**Exercise goal**
Copy every row below word for word, and leave the pictures out of your answer.

Supplied records START

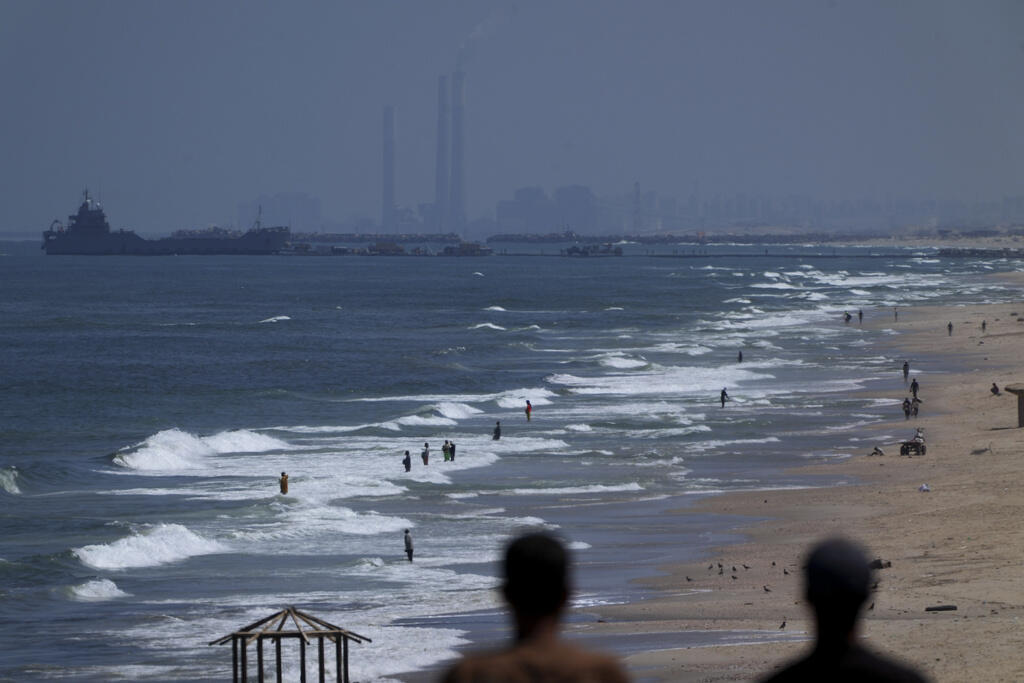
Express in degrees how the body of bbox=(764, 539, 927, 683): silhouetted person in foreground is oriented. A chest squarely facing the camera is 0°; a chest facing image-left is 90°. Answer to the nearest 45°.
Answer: approximately 180°

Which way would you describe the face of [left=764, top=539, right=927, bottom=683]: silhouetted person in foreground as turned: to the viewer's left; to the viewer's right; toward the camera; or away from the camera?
away from the camera

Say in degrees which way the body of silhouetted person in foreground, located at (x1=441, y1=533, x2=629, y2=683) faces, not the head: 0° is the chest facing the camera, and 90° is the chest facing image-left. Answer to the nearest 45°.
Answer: approximately 180°

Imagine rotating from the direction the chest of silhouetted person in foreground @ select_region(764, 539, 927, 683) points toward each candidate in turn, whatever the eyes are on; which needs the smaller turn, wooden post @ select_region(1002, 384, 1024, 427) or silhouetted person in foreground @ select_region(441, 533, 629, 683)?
the wooden post

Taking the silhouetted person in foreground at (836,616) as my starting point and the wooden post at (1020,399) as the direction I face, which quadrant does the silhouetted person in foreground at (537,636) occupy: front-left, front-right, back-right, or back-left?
back-left

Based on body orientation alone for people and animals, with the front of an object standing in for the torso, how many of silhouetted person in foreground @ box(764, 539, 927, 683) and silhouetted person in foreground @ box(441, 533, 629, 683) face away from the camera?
2

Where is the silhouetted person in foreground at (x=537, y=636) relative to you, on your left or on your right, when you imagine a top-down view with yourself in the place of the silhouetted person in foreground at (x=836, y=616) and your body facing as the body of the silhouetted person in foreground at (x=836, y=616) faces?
on your left

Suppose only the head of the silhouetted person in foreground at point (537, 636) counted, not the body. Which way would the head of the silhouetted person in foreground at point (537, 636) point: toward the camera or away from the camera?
away from the camera

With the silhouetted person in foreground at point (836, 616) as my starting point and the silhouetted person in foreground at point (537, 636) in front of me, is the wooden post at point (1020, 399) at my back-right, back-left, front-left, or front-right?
back-right

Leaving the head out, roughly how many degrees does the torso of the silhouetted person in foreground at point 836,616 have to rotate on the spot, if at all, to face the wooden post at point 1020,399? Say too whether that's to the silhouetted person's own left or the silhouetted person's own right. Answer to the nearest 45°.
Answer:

Supplied records END

**Written solution**
Express in degrees how the body of bbox=(764, 539, 927, 683): silhouetted person in foreground is oriented. A chest squarely facing the camera is 0°; a chest facing image-left is 90°. Answer to the nearest 45°.
Answer: approximately 180°

Which way would you describe the face of [left=764, top=539, right=927, bottom=683]: silhouetted person in foreground as turned: to the viewer's left; to the viewer's right; toward the camera; or away from the camera?
away from the camera

Say in degrees which way the body of silhouetted person in foreground, located at (x1=441, y1=533, x2=629, y2=683) faces, not the head: 0° is the chest facing the camera, and 90° is the chest facing image-left. Answer to the nearest 45°.
Answer: approximately 180°

Imagine rotating from the direction the chest of silhouetted person in foreground @ select_region(764, 539, 927, 683) points toward each candidate in turn, whatever the eyes are on; which needs the smaller turn, wooden post @ select_region(1002, 384, 1024, 427) or silhouetted person in foreground @ select_region(441, 533, 629, 683)?
the wooden post

Taking the silhouetted person in foreground at (836,616) as my starting point and the wooden post at (1020,399) as the direction I face, which quadrant does the silhouetted person in foreground at (537,636) occupy: front-left, front-right, back-right, or back-left?
back-left

Based on body orientation alone for people and animals, with the front of an object standing in for the torso, how many of silhouetted person in foreground @ box(764, 539, 927, 683) and silhouetted person in foreground @ box(441, 533, 629, 683) face away from the camera?
2

Where is the silhouetted person in foreground at (x=537, y=636) relative to you, on your left or on your right, when you imagine a top-down view with yourself in the place of the silhouetted person in foreground at (x=836, y=616) and your body facing as the body of the silhouetted person in foreground at (x=836, y=616) faces?
on your left

Suppose only the head of the silhouetted person in foreground at point (537, 636) counted, not the body. Which way would the head of the silhouetted person in foreground at point (537, 636) point: toward the camera or away from the camera?
away from the camera

With the silhouetted person in foreground at point (836, 616) as my starting point and the silhouetted person in foreground at point (537, 636) in front of me, is the wooden post at point (1020, 399) at my back-right, back-left, front-left, or front-right?
back-right

Leaving the head out, roughly how many degrees does the torso of the silhouetted person in foreground at point 836,616 have to rotate on the spot, if at all, to face the wooden post at point 1020,399? Say too whether that's to the silhouetted person's own left or the silhouetted person's own right. Answer to the nearest 45°.
Answer:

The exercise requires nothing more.